Le cercle des ennemis de ce scientifique ne se résume pas aux opposants à la politique sanitaire allemande. Au sein du SPD, il a aussi suscité des inimitiés. Certains cadres du mouvement le trouvent “trop individualiste, avec trop peu d’expérience des rouages politiques pour gérer un ministère comme celui de la Santé”, note la Süddeutsche Zeitung, l’un des principaux quotidiens allemands.
Enfin, il ne fait pas non plus l’unanimité au sein du monde scientifique. Karl Lauterbach s’est plusieurs fois attiré les foudres de ses pairs pour avoir été trop approximatif dans certains de ses tweets. L’ARD, première chaîne allemande de télévision, a même compilé une liste des “erreurs de jugement” de Karl Lauterbach depuis le début de la pandémie. Il a ainsi été pris la main dans le sac à attribuer, par erreur, des déclarations sur l’efficacité des vaccins au célèbre virologue américain Anthony Fauci ou alors à tirer des conclusions hâtives de certaines études sur la circulation du virus.

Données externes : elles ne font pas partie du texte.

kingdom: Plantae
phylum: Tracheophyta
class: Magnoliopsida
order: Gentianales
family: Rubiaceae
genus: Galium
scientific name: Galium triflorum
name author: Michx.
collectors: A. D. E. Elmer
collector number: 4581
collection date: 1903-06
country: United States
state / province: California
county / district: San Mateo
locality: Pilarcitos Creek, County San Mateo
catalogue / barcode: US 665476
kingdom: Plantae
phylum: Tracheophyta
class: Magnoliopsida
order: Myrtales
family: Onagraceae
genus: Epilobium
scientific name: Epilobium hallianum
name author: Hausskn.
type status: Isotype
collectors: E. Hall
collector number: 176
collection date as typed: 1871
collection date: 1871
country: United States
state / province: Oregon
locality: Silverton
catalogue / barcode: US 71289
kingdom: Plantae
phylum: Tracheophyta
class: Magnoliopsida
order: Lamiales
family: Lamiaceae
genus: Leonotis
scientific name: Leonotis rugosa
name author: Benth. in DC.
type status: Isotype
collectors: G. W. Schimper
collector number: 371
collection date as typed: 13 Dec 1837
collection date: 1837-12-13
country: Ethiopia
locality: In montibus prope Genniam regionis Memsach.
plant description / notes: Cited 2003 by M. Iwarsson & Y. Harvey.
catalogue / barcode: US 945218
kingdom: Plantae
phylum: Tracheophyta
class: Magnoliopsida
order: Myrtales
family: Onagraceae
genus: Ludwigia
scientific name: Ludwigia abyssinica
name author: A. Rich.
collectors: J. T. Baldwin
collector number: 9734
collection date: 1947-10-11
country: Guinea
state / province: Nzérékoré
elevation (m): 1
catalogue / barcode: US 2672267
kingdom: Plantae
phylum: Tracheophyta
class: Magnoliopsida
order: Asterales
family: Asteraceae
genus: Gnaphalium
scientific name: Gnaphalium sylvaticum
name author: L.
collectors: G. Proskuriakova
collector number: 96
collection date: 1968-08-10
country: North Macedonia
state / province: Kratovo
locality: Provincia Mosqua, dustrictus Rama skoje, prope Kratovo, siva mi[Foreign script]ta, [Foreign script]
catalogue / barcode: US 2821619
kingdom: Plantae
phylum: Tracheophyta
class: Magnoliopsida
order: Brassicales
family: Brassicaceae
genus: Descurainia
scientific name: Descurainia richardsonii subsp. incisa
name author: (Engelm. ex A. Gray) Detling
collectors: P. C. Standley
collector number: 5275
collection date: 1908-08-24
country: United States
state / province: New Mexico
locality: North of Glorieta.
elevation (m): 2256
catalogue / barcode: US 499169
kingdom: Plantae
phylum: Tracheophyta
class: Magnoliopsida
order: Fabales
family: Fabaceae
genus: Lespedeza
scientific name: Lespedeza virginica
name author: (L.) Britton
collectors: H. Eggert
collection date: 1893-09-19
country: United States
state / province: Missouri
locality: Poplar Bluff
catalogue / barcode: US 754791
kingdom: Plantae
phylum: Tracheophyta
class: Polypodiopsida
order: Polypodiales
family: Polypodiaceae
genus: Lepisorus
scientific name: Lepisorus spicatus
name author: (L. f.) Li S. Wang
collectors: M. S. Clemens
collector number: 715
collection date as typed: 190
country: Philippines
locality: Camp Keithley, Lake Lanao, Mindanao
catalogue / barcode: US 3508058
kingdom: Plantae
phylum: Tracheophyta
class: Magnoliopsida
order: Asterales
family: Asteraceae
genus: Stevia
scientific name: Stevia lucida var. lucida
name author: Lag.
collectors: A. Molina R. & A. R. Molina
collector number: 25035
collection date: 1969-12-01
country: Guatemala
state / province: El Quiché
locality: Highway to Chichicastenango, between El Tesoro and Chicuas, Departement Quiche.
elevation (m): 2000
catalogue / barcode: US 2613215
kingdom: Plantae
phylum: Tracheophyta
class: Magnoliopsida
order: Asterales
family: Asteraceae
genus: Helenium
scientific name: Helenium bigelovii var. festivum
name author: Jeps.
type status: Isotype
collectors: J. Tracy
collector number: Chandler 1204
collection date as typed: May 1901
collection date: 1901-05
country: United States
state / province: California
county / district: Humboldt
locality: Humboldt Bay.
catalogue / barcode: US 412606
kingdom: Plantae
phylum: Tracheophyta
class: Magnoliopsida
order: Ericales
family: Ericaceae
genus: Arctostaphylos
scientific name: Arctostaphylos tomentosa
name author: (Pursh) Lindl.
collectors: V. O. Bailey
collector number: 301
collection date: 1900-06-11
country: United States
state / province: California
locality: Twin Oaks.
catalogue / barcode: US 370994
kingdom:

Autant de déclarations qui peuvent faire désordre et peuvent revenir hanter Karl Lauterbach maintenant qu’il est ministre de la Santé. Mais Olaf Scholz espère qu’un homme aussi populaire pourra réussir à convaincre davantage d’Allemands à se faire vacciner alors qu’une nouvelle vague de contaminations touche l’Allemagne de plein fouet.